───── DOCUMENT EXTRACT ─────

Those who were lucky enough or could afford first-class comprehensive insurance will get compensation, but the process is slow. And for those who had not completed payments, the compensation will not be enough. The single father spent 30,000 baht (US$950) repairing his car — a whole month’s salary. His children lost all their possessions: toys, schoolbooks and clothes.

The government has provided compensation of 9,000 baht (US$285) for each household. But only registered residents are eligible. With all documentation also lost in the flood, for many accessing compensation meant going to the village headman to get a letter of support.

Alongside this intense loss, the city is gradually trying to recover, reinvesting and borrowing money to repair houses and shops. What cannot be salvaged is piled up on the street to be taken to the dumps and then to the landfill sites.

With all the rubbish mixed together, the longer-term environmental and public health consequences of such waste disposal can only be guessed at. Cleaning his wooden benches, Khun Wichit remained remarkably cheerful, and in line with a common sentiment, considered himself one of the lucky ones, very much aware that others were far worse off.

The recovery is hard, both financially and emotionally. Khun Nimit has lived in Hat Yai for 30 years and runs a seamstress and laundry business. She lost everything in the flood: all her personal belongings as well as her stock, shop fridges and six washing machines.

She has managed to replace the washing machines and fridges — a huge investment and also a risk, very much aware that another flood in the near future is a strong possibility.

Further down the road, another shopkeeper who had only recently returned from Bangkok to live in Hat Yai told me that she had also lost everything. And while she had managed to restock the basic drinks and snacks for her shop, the stress was clear on her face and in her voice. “I can’t go through this again,” she said.

Khun Adi is the third-generation owner of a Chinese pharmacy that has been in Hat Yai for more than 80 years. The flood had destroyed all his stock, leaving him to clean up gradually, painstakingly removing all the storage drawers that are characteristic of traditional Chinese pharmacies, washing them twice, drying them with an electric fan and then disinfecting them.

With still a long way to go, he said he’s also conflicted about whether it’s worth continuing. At 60 years old, he said he’s not sure but also feels that he doesn’t want to end a family legacy in this way.

Some stock is more easily salvaged than others. Shops selling spare parts for cars, anything that could be cleaned and used was being sorted, piled into large plastic crates and hosed down in the street, and then put out to dry on plastic sheets by the side of the road.

For Khun Banyat, this was a lengthy process that he was taking slowly. Surrounded by shelves to the ceiling, just below the floodwater mark, that he hadn’t even touched yet, it would all take time. Whether it was all worth it was not clear, but this is a situation that provides few options.

A shop selling electrical goods had most of the stock destroyed, with the fixtures and fittings also rotting. It had been hit both by floodwaters up to the ceiling of the first floor, and then a short circuit sparked a fire that finished off the upper floors. Even so, Khun Orwae, standing on rotten wood and cardboard boxes, was very carefully and slowly sorting through any remaining stock looking for anything that could be saved.

As individuals across the city wonder whether recovery is possible or viable, these are questions that the city of Hat Yai must also confront. Decades of poorly planned urban expansion have filled the floodplain and blocked natural flow, ignoring both expert advice and the blindingly obvious.

The wider Hat Yai urban region covers around 1,200 square kilometres (460 square miles), incorporating five municipalities with ambitions of becoming the second-largest metropolitan region in the country after Bangkok. There are difficult questions as to the extent that recovery is possible, and how viable the city might be if the future holds more frequent and intensive flooding events.

This story was published with permission from Mongabay.com.

───── RAW DATA ─────

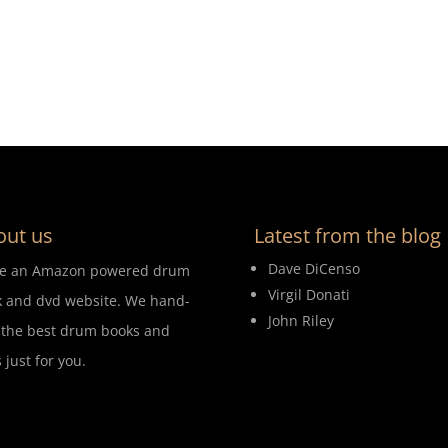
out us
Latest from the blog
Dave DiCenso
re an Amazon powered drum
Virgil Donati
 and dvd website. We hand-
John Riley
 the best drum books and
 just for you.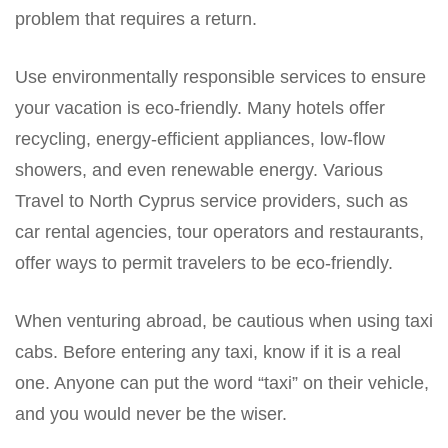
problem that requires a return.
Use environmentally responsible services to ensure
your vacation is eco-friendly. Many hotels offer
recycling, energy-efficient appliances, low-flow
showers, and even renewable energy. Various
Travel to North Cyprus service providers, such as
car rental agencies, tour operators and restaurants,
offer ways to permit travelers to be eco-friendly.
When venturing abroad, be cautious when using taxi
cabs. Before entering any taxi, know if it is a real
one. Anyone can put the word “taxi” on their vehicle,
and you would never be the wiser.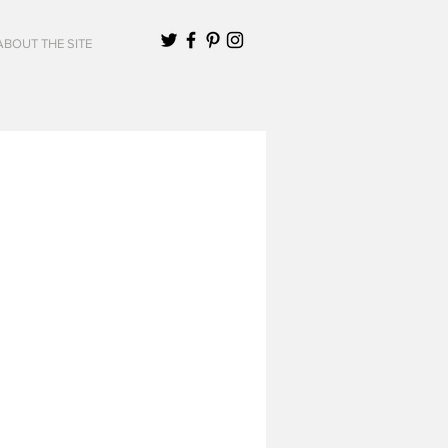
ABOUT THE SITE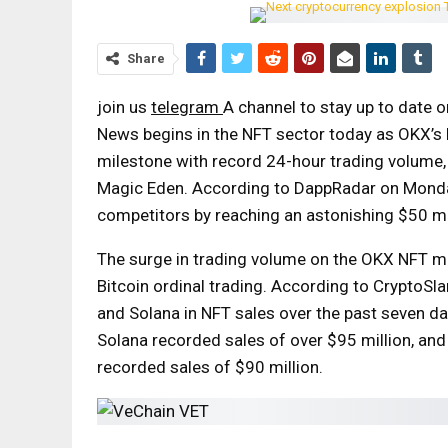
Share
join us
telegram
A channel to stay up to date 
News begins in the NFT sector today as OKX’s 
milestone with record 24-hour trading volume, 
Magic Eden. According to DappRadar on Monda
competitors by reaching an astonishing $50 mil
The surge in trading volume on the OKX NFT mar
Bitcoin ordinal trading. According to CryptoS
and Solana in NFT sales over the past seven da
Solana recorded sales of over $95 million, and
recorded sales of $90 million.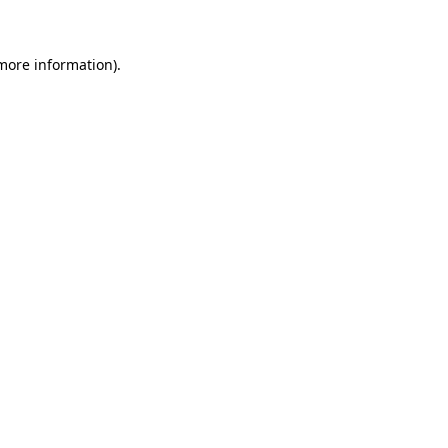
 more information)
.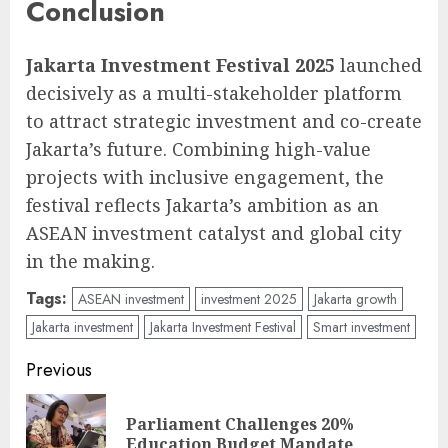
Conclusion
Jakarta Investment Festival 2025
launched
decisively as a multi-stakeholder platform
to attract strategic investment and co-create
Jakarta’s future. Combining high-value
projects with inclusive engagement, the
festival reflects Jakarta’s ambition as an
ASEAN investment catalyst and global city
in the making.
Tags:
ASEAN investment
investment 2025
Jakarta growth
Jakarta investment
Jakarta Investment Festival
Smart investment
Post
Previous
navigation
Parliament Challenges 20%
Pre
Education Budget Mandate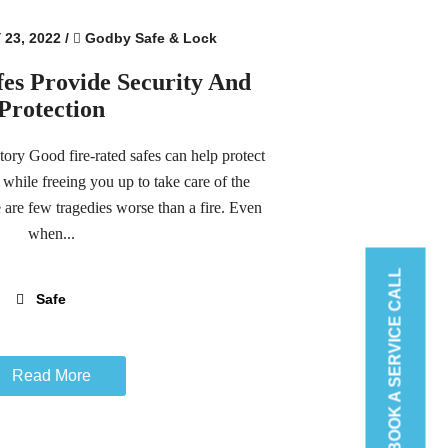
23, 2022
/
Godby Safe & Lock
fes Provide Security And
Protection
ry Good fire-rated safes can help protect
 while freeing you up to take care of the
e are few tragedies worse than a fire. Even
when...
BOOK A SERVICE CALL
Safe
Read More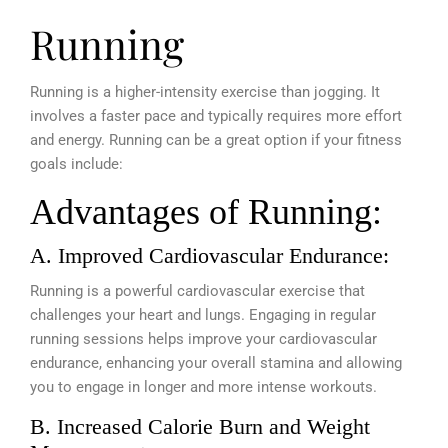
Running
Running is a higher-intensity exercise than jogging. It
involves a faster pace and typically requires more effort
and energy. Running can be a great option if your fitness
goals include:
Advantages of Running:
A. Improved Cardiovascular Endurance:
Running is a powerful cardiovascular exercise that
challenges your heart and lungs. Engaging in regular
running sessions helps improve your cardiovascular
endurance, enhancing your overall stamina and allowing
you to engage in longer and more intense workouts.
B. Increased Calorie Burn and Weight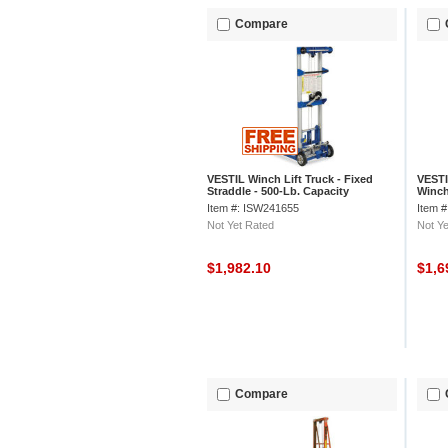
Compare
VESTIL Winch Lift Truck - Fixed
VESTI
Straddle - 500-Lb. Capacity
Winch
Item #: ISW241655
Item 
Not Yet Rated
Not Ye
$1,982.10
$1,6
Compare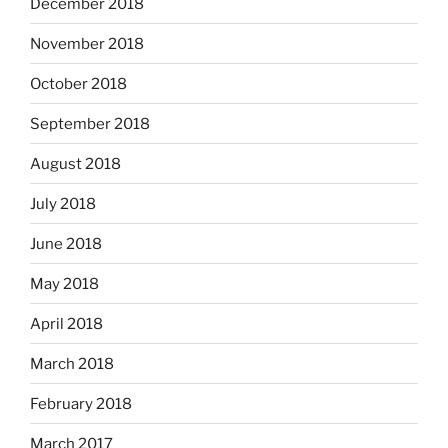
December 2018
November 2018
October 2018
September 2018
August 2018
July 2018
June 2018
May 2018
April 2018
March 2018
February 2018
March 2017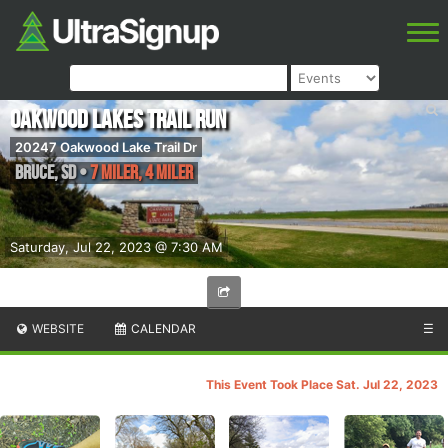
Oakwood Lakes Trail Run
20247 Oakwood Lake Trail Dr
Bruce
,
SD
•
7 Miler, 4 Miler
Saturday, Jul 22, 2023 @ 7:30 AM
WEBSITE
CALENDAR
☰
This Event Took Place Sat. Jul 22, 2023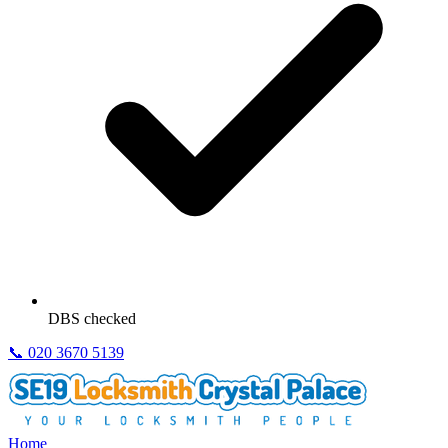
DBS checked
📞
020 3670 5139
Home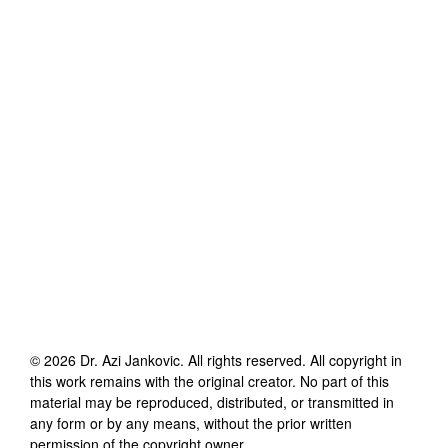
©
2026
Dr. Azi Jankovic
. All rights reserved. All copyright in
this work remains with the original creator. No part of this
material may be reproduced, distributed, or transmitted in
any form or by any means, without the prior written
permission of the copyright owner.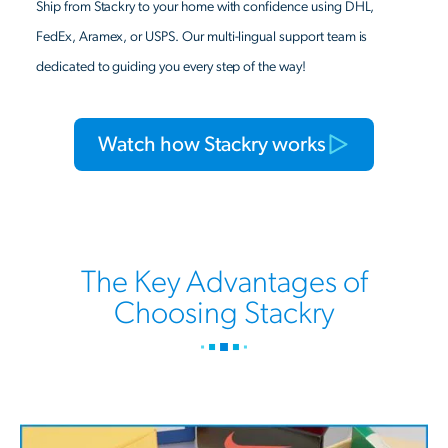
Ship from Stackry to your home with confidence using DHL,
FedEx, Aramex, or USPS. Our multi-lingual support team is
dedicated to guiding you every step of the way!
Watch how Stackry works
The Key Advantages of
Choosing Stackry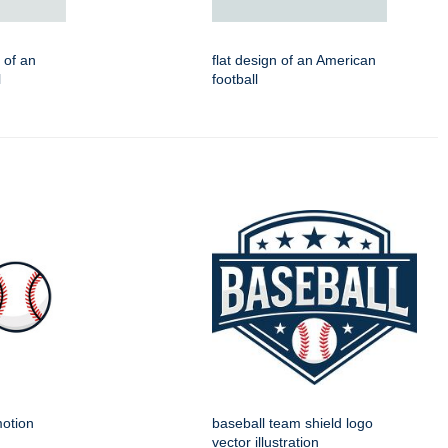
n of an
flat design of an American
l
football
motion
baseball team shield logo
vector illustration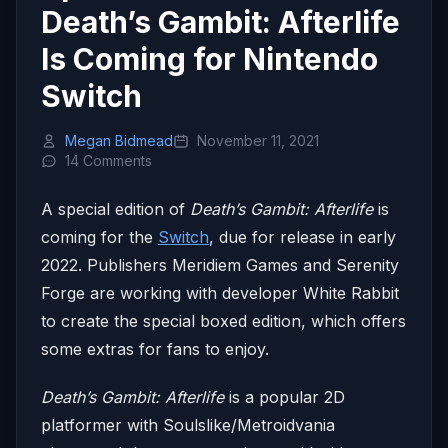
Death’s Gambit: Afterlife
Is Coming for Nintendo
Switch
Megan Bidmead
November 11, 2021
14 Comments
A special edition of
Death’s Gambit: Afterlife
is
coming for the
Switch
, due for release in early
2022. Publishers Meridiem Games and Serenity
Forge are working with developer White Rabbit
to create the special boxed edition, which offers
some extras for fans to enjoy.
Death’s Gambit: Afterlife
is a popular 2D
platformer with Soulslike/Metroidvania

─────

• [WORK ORDER A]:
Translate this sentence from the article on the Hat Yai flood into Spanish: "The recovery is hard, both financially and emotionally."
• [WORK ORDER B]:
Set down the passage of the article on the Hat Yai flood from "Alongside this intense" up to and including "far worse off.".
• [WORK ORDER C]:
Name every person in the article on the Hat Yai flood who is given the title "Khun".
Work only from the article on the Hat Yai flood.

• [OUTPUT A]:
La recuperación es difícil, tanto en lo económico como en lo emocional.

• [OUTPUT B]:
Alongside this intense loss, the city is gradually trying to recover, reinvesting and borrowing money to repair houses and shops. What cannot be salvaged is piled up on the street to be taken to the dumps and then to the landfill sites.

With all the rubbish mixed together, the longer-term environmental and public health consequences of such waste disposal can only be guessed at. Cleaning his wooden benches, Khun Wichit remained remarkably cheerful, and in line with a common sentiment, considered himself one of the lucky ones, very much aware that others were far worse off.

• [OUTPUT C]:
Khun Wichit, Khun Nimit, Khun Adi, Khun Banyat, Khun Orwae